M. Michel Sauvade, maire de Marsac-en-Livradois, représentant de l'Association des maires de France et des présidents d'intercommunalité . - Comme l'a montré la précédente table ronde, il y a la réalité et la perception. Par ailleurs, le besoin crée l'envie : plus la couverture s'étend, plus le besoin devient pressant pour ceux qui n'en bénéficient pas.
Lorsque je prends la route entre Clermont et Vichy, je n'ai pas besoin d'une carte pour savoir que je ne peux pas téléphoner le long de cette route. C'est une réalité objective. Dans les dispositifs antérieurs, les réponses des opérateurs étaient extrêmement décevantes. La couverture d'une petite zone suffisait aux opérateurs à opposer une réponse négative aux demandes des collectivités territoriales. Je considère que le dispositif actuel donne plus de pouvoir décisionnaire aux communes. Cependant, lorsque nous discutons des projets avec les opérateurs, ceux-ci défendent leurs positions et essaient parfois d'expliquer que la volonté des communes ne correspond pas à la réalité de leurs besoins. Les élus doivent donc rappeler que la décision appartient in fine aux collectivités territoriales.
Je crois qu'il est nécessaire de renforcer la plateforme France Mobile pour permettre aux maires de faire remonter leurs observations. Ce dispositif est trop souvent ignoré, au point que les maires qui se sentent isolés sous la pression accrue de leurs concitoyens s'adressent directement aux opérateurs, ou sollicitent directement les parlementaires pour qu'ils interviennent auprès du ministre. Des recommandations doivent également pouvoir être formulées aux préfets et présidents des conseils départementaux.
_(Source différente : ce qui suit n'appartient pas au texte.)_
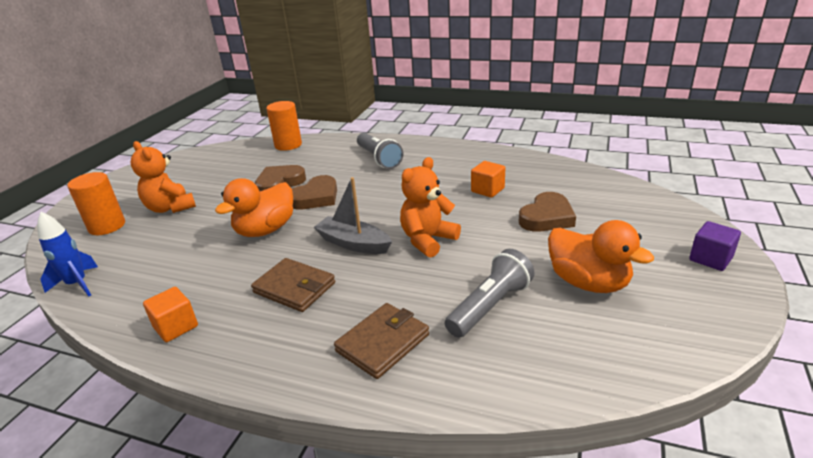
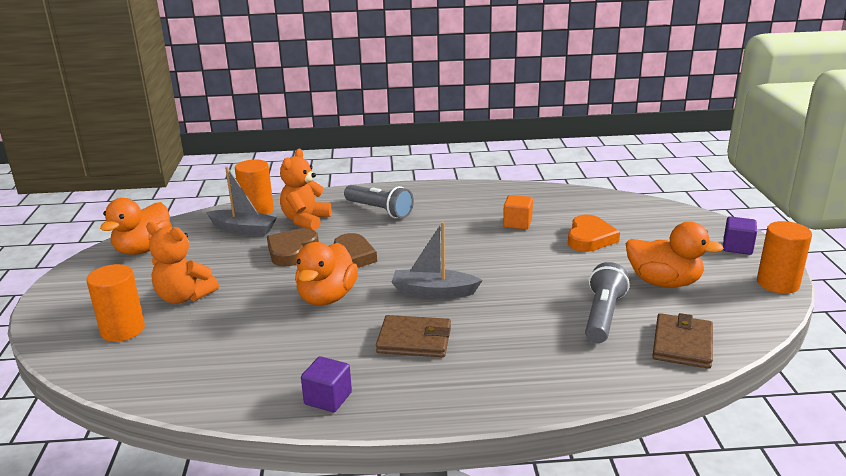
camera: 25 degrees left, 5 degrees down
(77, 284) = (161, 390): blue rocket -> none
(176, 327) = (328, 398): orange cube -> purple cube
(184, 164) = (143, 249): none -> orange duck
(263, 159) = (243, 230): none -> grey boat
(383, 343) = (540, 363): brown wallet -> brown wallet (682, 344)
(428, 240) = (502, 276): orange teddy bear -> orange teddy bear (305, 220)
(547, 217) = (590, 238): brown heart -> orange heart
(731, 315) = (777, 283): none -> orange cylinder

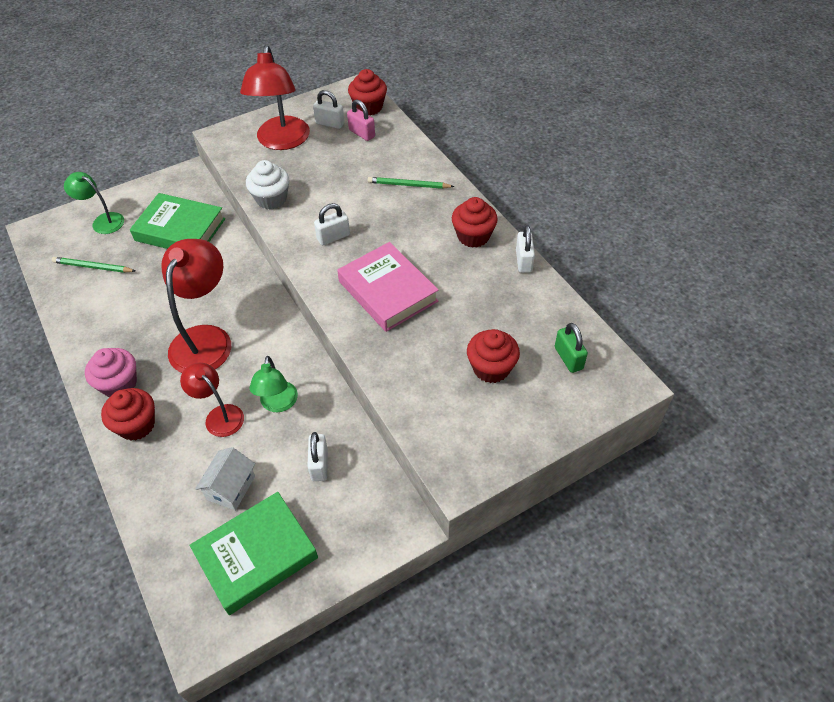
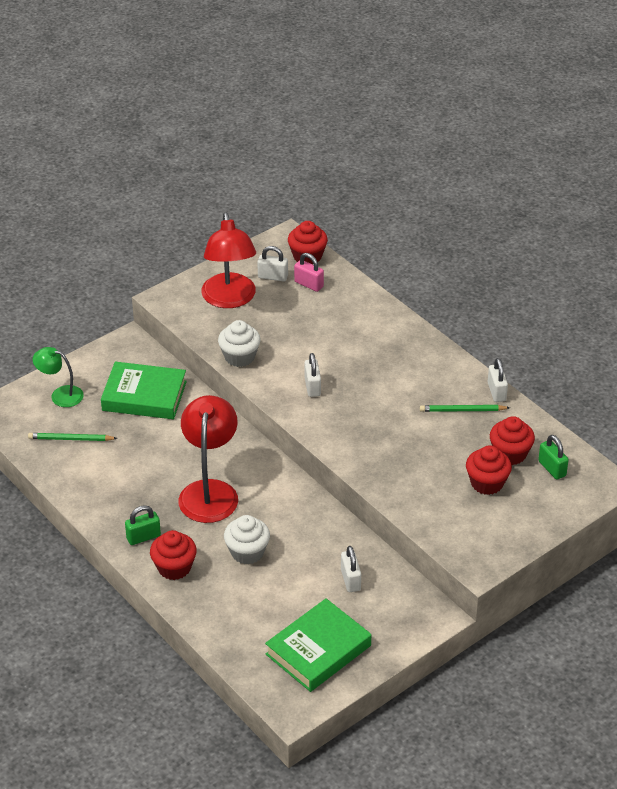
camera: 10 degrees left, 10 degrees down
(119, 384) = (143, 537): pink cupcake -> green padlock
(219, 415) = (247, 552): red lamp -> white cupcake
(231, 488) = (279, 605): white house -> none
(278, 404) = (297, 538): green lamp -> none
(333, 237) = (312, 387): white padlock -> white padlock turned 60 degrees counterclockwise
(388, 291) = (378, 429): pink book -> none
(408, 185) = (370, 332): green pencil -> green pencil (462, 410)
(473, 236) = (445, 374): red cupcake -> red cupcake (510, 454)

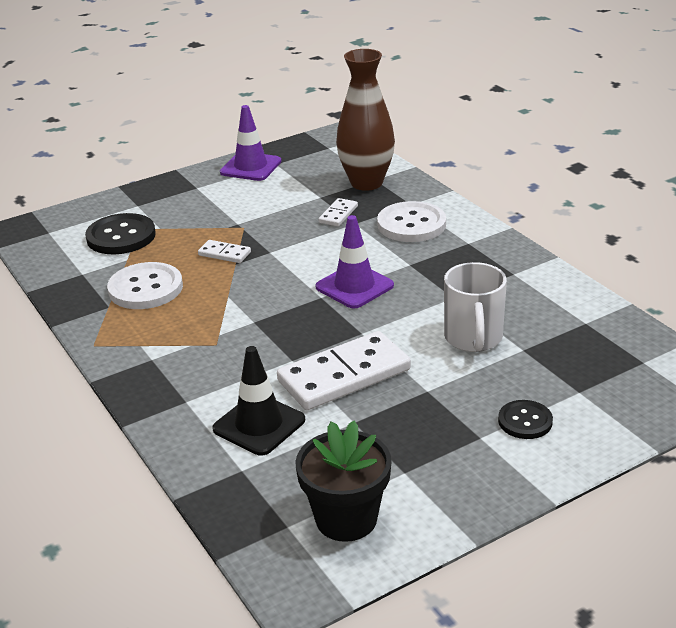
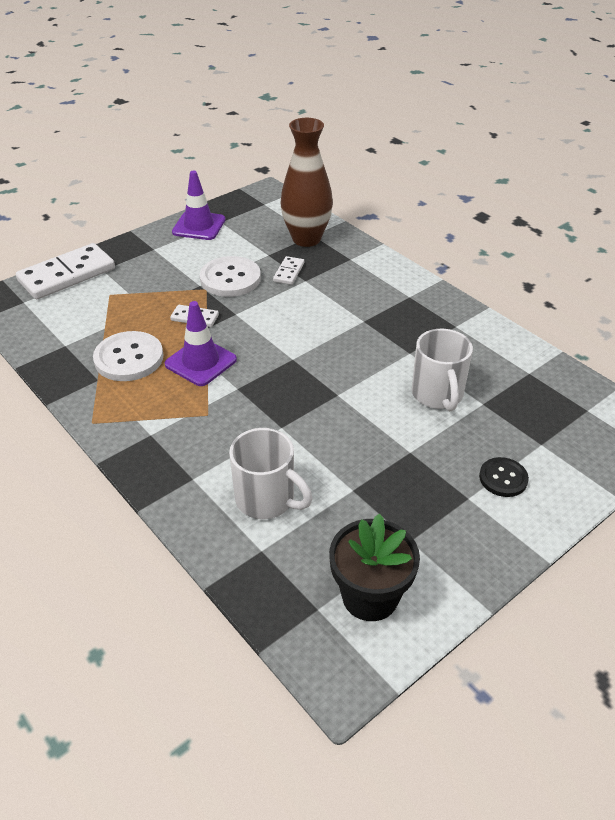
camera: 10 degrees left, 10 degrees up
(121, 236) = (94, 303): black button -> none
(259, 424) = (267, 499): black traffic cone -> white mug
(344, 375) = (332, 441): white domino -> white domino (67, 275)
(354, 286) = (320, 346): purple traffic cone -> purple traffic cone (200, 362)
(411, 224) = (356, 280): white button -> white button (230, 278)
Par ailleurs, il ne faut pas tout attendre des cartes de couverture de l'Arcep. Elles sont d'ailleurs complétées par les productions participatives ( crowdsourcing ), qui s'appuient sur des critères différents. En tout état de cause, j'ai le sentiment qu'il est impossible de produire une carte de la couverture réelle, car la situation est éminemment mouvante.
Parmi les cartes de l'Arcep, j'apprécie particulièrement celle du tableau de bord du New Deal . Elle montre l'évolution du passage en 4G des pylônes existants. J'ai bien noté que la plupart des nouveaux pylônes avaient été installés dans les zones rurales, mais le tableau de bord de l'Arcep nous révèle que le Massif Central a été presque complètement ignoré par les opérateurs. Dans le Puy-de-Dôme, un opérateur a procédé au passage à la 4G sur cinq sites. Les trois autres opérateurs n'ont basculé aucun site vers la 4G. En revanche, le littoral méditerranéen était totalement couvert par la 4G au 1 er juillet 2019.
Pour conclure, il faut que les équipes projet se servent de tous les outils à leur disposition (cartes de l'Arcep, remontées sur la plateforme France Mobile, productions participatives...) afin d'obtenir une synthèse de l'existant. Les collectivités territoriales ne peuvent pas tout attendre des acteurs extérieurs.
M. Hervé Maurey . - Vous avez bien fait de rappeler que le rôle des opérateurs dans les équipes projet n'est ni de décider, ni d'opposer un veto. Leur rôle est seulement de participer à la discussion et de faire part, éventuellement, de leurs remarques et suggestions.